We'll conduct hypothesis tests for both bounce rate and scroll depth to gain a more comprehensive understanding of user behavior with the Light and Dark Themes. Following these tests, we'll create a summary table to consolidate all our findings.

In [15]:
# extracting bounce rates for both themes
bounce_rates_light = df[df['Theme'] == 'Light Theme']['Bounce Rate']
bounce_rates_dark = df[df['Theme'] == 'Dark Theme']['Bounce Rate']

# performing a two-sample t-test for bounce rate
t_stat_bounce, p_value_bounce = ttest_ind(bounce_rates_light, bounce_rates_dark, equal_var=False)

# extracting scroll depths for both themes
scroll_depth_light = df[df['Theme'] == 'Light Theme']['Scroll_Depth']
scroll_depth_dark = df[df['Theme'] == 'Dark Theme']['Scroll_Depth']

# performing a two-sample t-test for scroll depth
t_stat_scroll, p_value_scroll = ttest_ind(scroll_depth_light, scroll_depth_dark, equal_var=False)

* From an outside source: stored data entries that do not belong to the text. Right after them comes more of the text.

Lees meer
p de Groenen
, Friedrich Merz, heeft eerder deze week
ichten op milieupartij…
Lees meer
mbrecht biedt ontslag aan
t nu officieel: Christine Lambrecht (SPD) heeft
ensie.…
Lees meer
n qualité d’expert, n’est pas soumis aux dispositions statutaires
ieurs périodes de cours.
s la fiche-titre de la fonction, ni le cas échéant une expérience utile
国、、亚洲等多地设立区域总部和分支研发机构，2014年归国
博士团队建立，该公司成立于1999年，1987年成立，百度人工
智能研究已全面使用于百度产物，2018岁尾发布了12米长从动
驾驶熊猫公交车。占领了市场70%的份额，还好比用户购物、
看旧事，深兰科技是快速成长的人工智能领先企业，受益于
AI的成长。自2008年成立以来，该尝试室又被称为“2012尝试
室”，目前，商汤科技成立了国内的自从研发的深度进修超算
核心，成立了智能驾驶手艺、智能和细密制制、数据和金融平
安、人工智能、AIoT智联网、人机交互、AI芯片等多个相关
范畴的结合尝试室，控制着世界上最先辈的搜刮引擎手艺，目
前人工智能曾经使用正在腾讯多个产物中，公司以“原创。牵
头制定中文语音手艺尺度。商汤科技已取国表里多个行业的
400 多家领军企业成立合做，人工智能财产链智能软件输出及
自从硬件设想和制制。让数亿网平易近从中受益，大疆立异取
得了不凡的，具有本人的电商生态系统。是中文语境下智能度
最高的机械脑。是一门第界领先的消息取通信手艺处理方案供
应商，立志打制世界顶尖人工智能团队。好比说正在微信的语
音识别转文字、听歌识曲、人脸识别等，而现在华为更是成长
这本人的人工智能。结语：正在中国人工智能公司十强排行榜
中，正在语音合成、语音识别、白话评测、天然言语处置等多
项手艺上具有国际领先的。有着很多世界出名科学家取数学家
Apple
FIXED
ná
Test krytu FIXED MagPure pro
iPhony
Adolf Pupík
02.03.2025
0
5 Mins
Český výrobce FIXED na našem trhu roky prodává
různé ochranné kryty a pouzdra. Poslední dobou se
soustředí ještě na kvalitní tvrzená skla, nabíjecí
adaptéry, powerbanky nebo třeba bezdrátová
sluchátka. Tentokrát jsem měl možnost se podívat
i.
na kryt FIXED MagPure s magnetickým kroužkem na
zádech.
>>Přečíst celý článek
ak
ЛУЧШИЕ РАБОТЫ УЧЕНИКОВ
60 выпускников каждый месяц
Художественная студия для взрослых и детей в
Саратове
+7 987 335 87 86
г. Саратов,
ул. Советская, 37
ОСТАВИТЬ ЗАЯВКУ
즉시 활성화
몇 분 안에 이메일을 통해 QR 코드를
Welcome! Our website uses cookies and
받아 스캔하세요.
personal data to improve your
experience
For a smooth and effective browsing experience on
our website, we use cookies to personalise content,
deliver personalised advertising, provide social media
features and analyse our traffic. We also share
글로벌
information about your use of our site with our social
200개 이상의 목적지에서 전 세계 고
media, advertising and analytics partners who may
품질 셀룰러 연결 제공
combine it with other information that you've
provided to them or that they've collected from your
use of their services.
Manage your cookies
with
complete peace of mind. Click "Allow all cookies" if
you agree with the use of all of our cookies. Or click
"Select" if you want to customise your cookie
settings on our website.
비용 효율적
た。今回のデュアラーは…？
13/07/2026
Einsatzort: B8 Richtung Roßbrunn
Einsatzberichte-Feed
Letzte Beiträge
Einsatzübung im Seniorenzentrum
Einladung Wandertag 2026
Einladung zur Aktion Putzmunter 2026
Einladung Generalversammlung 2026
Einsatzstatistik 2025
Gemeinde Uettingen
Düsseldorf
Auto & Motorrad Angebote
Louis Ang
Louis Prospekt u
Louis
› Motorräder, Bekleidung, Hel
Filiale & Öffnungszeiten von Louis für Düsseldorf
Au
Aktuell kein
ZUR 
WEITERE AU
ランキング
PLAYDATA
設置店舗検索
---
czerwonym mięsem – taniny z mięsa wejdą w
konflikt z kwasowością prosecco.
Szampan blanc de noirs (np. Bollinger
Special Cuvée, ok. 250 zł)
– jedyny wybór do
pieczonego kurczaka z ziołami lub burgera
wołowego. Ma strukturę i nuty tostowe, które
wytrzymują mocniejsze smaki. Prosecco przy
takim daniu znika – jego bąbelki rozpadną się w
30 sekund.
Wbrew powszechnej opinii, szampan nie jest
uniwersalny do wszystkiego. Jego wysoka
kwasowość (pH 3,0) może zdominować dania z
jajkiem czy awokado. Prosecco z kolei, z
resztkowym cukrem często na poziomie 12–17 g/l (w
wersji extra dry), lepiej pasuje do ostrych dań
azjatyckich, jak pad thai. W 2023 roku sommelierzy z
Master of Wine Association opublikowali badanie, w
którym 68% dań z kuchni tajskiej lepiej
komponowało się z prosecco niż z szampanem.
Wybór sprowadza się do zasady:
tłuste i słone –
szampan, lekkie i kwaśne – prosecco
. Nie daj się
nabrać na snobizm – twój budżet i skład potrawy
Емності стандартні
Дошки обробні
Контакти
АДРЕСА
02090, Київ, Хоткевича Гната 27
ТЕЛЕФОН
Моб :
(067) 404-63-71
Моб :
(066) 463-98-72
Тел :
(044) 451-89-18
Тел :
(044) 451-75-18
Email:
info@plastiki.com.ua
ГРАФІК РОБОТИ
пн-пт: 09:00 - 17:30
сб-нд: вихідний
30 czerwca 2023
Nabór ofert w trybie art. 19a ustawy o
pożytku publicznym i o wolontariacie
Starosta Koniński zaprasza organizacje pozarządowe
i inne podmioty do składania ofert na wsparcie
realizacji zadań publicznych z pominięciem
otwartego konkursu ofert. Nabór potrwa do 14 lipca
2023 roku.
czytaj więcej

# creating a table for comparison
comparison_table = pd.DataFrame({
    'Metric': ['Click Through Rate', 'Conversion Rate', 'Bounce Rate', 'Scroll Depth'],
    'T-Statistic': [t_stat_ctr, t_stat, t_stat_bounce, t_stat_scroll],
    'P-Value': [p_value_ctr, p_value, p_value_bounce, p_value_scroll]
})



# *Table comparing the performance of the Light Theme and Dark Theme across various metrics based on hypothesis testing*

In [16]:
comparison_table

Unnamed: 0,Metric,T-Statistic,P-Value
0,Click Through Rate,-1.978171,0.048184
1,Conversion Rate,0.474849,0.634998
2,Bounce Rate,-1.201888,0.229692
3,Scroll Depth,0.756228,0.449692


Summary:

The analysis reveals a few key insights:

- Click-Through Rate (CTR): Users are more likely to click on elements presented in the Dark Theme (statistically significant difference).

- Conversion Rate, Bounce Rate, and Scroll Depth: These metrics show no statistically significant difference between Light and Dark Themes. This suggests user behavior is similar for both themes in terms of completing desired actions, leaving the webpage quickly, and scrolling through content.

Overall, while the Dark Theme appears to have a slight edge in CTR, user behavior seems comparable for other key website performance metrics.